Let's go with all of the stocks in the NQ and the ES. This should serve as a nice basis for how the type of stocks that we want to deploy our algorithm onto move; ***mega-cap stocks that offer range-bound trading during periods of low volatility.***

### Getting a list of the stocks in the NQ and ES onto a dataframe. 

Let's start with the NQ.

In [None]:
# Import the required libraries
import numpy as np
import pandas as pd
import hvplot.pandas
from pathlib import Path
from finta import TA

In [None]:
# # Read csv, take a look
# nq_df = pd.read_csv(("../algotrader2/resources/nq_stocks.csv"))
# nq_df.head()

# COMMENTING OUT NOW, We will do this later

In [None]:
# # Do the same for the snp 500 symbols
# snp_df = pd.read_csv(("../algotrader2/resources/snp_stocks.csv"))
# snp_df.head()

# COMMENTING OUT NOW, We will do this later

In [None]:
# # Save the symbols from each df
# nq_symbols_df = nq_df["Symbol"]
# snp_symbols_df = snp_df["Symbol"]

# # Put dfs together
# snp_nq_symbols_df = pd.concat([nq_symbols_df, snp_symbols_df], axis=0)

# # Drop duplicates
# snp_nq_symbols_df.drop_duplicates(inplace=True)

# # View
# snp_nq_symbols_df

# COMMENTING OUT NOW, We will do this later

In [None]:
# # Convert symbols to a list so that we can feed it into our Alpaca API.
# # Alpaca is where we will access the historical OHLC data needed.

# nq_snp_symbols_list = snp_nq_symbols_df.tolist()

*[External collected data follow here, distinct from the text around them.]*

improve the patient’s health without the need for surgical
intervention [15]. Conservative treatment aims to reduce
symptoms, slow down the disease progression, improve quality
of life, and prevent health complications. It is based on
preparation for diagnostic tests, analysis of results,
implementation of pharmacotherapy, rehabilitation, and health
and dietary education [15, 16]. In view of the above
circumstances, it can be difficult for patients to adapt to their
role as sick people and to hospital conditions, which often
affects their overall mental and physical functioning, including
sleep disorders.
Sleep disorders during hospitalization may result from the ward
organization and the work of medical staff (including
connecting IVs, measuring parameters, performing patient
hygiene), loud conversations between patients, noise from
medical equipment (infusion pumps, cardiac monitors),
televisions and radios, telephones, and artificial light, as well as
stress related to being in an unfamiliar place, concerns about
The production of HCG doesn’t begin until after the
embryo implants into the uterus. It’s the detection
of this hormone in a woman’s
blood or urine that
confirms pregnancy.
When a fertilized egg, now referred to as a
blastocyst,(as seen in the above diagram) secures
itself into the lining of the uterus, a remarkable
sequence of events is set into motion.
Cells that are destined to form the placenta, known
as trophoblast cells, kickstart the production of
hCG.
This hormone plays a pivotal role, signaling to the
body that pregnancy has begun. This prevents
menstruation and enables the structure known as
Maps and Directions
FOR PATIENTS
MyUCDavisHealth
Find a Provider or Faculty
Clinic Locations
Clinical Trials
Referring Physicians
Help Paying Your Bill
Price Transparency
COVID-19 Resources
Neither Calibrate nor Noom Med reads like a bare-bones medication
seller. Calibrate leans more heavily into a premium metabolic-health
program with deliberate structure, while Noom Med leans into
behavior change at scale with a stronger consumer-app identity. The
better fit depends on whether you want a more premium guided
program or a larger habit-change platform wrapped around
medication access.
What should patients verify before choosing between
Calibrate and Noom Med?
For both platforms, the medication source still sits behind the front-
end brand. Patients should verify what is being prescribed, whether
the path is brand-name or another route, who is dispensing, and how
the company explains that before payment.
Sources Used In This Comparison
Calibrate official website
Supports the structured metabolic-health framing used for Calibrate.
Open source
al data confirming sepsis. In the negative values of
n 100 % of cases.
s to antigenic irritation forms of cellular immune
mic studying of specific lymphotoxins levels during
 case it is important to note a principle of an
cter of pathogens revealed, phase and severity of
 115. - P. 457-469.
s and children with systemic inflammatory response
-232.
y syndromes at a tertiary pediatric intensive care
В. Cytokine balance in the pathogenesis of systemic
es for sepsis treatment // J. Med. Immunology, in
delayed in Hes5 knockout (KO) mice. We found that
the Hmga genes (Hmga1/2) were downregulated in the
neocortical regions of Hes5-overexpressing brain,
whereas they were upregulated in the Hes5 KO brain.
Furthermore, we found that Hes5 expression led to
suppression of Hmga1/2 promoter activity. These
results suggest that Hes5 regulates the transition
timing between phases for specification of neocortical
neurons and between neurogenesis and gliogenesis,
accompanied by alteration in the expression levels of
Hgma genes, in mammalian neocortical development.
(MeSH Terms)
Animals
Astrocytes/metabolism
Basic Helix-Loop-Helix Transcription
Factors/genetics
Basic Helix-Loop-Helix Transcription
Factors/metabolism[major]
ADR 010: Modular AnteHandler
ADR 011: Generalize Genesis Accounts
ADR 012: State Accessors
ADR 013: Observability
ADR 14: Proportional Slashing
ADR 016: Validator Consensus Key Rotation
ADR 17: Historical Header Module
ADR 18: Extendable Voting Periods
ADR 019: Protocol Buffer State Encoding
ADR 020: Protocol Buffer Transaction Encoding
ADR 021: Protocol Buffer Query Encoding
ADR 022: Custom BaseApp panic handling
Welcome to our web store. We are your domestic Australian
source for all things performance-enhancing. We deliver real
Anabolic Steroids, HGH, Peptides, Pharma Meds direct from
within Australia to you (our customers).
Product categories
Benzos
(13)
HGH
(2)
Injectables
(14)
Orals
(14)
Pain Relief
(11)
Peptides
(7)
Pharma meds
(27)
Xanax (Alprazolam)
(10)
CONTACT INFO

# len(nq_snp_symbols_list)

# COMMENTING OUT NOW, We will do this later

In [None]:
# # THE FOLLOWING IS WHEN WE CONTINUE WITH MANY STOCKS...
# # THE FOLLOWING NEEDS TO BE ITERATED

# # Rearrange df
# # Separate ticker data

# # WE'LL HAVE TO iterate the below for all stocks in both the SPY and NQ

# AAPL = aapl_msft_df[aapl_msft_df['symbol']=='AAPL'].drop('symbol', axis=1)
# MSFT = aapl_msft_df[aapl_msft_df['symbol']=='MSFT'].drop('symbol', axis=1)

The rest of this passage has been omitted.